Chiaro che in un contesto come questo, il venture capital giochi un ruolo cruciale per favorire la nascita e la crescita di aziende in grado di portare sul mercato prodotti e soluzioni innovative. «Nel 2024 — continua Lambiase — il settore ha attirato 440 milioni di investimenti in circa 57 round e fino a oggi Cdp ha approvato circa 350 milioni di investimenti nel comparto, sia direttamente che indirettamente, con una strategia che copre l’intero ciclo di vita delle startup, dal pre-seed al late stage».
 
Tra gli investimenti più significativi dei veicolo presieduto da Lambiase c’è la startup Iama Therapeutics, che sviluppa approcci terapeutici innovativi nel campo dei disturbi neurocognitivi, Tensive, che produce protesi innovative con l’obiettivo principale di offrire ricostruzione naturale del seno nelle pazienti con tumori maligni, e Klis Bio, attiva nel campo della medicina rigenerativa, che sta lavorando a una fibroina di seta per la ricostruzione del nervo della mano. «L’Italia ha forti capacità ed expertise nel settore healthcare & lifescience.

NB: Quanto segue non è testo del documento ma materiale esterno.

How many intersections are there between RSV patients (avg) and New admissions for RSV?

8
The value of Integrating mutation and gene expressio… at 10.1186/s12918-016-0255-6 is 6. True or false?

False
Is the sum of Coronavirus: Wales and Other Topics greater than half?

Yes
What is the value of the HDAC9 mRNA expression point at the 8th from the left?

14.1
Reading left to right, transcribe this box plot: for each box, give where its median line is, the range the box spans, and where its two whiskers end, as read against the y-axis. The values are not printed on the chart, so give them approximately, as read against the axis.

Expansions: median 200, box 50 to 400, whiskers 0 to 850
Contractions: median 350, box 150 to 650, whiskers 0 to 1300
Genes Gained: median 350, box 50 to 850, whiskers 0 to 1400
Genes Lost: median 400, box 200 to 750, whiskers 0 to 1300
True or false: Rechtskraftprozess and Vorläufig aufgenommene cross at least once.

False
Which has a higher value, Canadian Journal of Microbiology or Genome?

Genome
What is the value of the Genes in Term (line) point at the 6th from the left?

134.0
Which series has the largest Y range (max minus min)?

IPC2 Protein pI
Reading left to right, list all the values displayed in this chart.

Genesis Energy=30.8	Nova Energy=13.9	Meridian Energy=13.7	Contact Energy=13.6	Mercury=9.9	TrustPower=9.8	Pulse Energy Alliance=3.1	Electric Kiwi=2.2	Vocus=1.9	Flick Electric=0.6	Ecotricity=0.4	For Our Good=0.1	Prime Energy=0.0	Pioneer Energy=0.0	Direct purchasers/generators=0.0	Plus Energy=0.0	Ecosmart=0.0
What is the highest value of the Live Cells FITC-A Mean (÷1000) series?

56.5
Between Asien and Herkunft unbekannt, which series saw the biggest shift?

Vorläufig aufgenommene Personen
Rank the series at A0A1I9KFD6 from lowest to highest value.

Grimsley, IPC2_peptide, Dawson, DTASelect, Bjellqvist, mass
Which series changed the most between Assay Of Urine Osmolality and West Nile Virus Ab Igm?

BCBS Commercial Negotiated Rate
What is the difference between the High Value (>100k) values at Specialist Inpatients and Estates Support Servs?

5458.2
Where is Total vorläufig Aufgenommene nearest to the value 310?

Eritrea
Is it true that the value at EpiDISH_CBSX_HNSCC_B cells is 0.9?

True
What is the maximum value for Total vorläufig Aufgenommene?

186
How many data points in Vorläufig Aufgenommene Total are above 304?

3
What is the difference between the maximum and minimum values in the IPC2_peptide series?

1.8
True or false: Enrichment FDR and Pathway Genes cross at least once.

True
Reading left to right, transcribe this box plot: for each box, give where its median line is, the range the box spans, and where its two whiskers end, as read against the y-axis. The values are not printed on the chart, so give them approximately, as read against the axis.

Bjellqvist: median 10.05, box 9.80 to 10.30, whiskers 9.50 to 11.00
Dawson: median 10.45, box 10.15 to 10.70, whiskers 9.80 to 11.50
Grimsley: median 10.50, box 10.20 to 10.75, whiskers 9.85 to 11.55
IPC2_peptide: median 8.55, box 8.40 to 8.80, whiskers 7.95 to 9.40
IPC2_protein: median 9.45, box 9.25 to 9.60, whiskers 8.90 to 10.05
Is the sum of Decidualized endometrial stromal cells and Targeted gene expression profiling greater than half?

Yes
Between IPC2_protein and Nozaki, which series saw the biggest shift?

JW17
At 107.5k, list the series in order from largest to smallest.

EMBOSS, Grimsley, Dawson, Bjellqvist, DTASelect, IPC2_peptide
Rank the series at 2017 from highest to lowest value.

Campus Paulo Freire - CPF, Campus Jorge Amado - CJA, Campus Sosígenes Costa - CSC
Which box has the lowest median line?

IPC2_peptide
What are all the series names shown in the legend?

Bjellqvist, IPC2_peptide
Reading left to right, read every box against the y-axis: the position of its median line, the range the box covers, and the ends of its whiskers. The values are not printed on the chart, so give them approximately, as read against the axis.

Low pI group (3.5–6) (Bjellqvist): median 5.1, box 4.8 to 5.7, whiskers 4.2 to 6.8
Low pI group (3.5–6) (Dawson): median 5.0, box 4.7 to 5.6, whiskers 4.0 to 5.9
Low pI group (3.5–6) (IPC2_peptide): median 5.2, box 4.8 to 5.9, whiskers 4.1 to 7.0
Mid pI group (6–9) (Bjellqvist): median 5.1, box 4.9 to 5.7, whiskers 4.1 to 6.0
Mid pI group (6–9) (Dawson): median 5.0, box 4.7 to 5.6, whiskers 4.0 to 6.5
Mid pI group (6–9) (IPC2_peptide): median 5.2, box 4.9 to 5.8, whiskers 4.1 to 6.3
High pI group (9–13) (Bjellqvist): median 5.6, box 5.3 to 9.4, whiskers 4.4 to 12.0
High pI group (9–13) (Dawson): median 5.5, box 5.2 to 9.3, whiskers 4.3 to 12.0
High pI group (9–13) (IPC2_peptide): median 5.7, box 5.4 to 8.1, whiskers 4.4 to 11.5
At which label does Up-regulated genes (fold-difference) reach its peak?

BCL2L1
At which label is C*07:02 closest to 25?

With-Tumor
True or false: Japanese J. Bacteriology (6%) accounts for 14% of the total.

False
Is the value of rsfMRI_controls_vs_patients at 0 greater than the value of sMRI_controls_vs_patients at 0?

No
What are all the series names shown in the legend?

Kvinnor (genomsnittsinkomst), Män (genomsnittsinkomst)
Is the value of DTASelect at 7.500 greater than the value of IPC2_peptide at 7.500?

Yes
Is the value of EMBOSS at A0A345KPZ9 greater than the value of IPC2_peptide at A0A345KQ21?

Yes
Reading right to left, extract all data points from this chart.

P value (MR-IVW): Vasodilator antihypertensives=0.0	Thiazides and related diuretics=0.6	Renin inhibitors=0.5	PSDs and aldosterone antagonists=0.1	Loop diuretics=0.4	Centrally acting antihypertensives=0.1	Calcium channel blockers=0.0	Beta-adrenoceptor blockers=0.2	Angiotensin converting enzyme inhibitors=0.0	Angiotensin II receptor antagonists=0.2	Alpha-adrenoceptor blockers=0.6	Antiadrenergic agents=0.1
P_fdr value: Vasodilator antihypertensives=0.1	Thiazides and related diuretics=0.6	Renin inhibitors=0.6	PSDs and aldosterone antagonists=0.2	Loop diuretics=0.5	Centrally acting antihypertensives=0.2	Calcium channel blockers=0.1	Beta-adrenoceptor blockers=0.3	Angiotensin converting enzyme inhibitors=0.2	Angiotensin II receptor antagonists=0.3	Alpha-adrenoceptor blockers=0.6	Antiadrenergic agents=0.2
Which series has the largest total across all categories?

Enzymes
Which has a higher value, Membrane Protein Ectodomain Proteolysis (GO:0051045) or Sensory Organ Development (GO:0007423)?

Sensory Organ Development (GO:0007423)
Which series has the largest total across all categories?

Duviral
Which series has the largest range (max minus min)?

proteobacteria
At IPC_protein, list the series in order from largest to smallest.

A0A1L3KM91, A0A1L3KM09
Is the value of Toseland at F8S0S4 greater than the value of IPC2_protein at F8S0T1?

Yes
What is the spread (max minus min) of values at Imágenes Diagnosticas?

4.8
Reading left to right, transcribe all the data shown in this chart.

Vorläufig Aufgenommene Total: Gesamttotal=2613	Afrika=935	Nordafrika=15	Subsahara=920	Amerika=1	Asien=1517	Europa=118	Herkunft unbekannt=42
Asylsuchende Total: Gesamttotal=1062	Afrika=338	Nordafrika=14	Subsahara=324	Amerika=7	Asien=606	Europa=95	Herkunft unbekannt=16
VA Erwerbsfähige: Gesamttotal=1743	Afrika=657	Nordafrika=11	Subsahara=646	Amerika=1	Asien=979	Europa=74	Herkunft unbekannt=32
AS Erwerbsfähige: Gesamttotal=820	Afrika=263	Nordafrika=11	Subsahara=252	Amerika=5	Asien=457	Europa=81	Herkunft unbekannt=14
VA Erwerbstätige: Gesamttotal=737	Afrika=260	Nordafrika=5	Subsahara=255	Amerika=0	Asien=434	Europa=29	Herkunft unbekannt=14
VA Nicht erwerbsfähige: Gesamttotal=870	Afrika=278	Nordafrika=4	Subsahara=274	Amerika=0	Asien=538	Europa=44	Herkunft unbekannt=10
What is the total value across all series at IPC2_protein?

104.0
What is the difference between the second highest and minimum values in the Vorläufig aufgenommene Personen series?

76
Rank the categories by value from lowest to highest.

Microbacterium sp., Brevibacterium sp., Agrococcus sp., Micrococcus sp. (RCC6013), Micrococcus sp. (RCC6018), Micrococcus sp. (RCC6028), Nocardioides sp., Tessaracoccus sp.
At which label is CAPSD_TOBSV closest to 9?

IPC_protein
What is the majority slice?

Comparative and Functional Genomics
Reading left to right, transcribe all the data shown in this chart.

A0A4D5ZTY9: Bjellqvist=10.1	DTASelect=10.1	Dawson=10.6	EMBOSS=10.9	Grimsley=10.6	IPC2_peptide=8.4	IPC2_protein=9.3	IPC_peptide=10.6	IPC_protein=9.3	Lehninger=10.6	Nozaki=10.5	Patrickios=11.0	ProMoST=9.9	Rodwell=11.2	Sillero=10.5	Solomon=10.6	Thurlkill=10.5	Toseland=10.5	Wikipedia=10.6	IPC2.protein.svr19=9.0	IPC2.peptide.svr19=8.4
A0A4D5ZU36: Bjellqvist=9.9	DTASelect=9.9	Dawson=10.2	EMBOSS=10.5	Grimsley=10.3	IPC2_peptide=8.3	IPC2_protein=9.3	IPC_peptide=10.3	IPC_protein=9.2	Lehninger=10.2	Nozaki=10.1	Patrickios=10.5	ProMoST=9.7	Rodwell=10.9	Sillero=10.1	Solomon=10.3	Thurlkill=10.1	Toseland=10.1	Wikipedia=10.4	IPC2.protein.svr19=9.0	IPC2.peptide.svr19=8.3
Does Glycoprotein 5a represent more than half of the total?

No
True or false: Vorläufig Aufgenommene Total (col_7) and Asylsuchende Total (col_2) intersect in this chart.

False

Tuttavia, vi è una bassa conversione della ricerca in brevetti e startup: genera 96 brevetti l’anno rispetto ai 631 del solo Fraunhofer Institute — conclude Lambiase —. È necessario agire per valorizzare la ricerca italiana e ridurre il divario con il mercato. Per questo entro il 2028 abbiamo l’obiettivo di investire oltre mezzo miliardo di euro, sia direttamente che indirettamente, nel biotech made in Italy».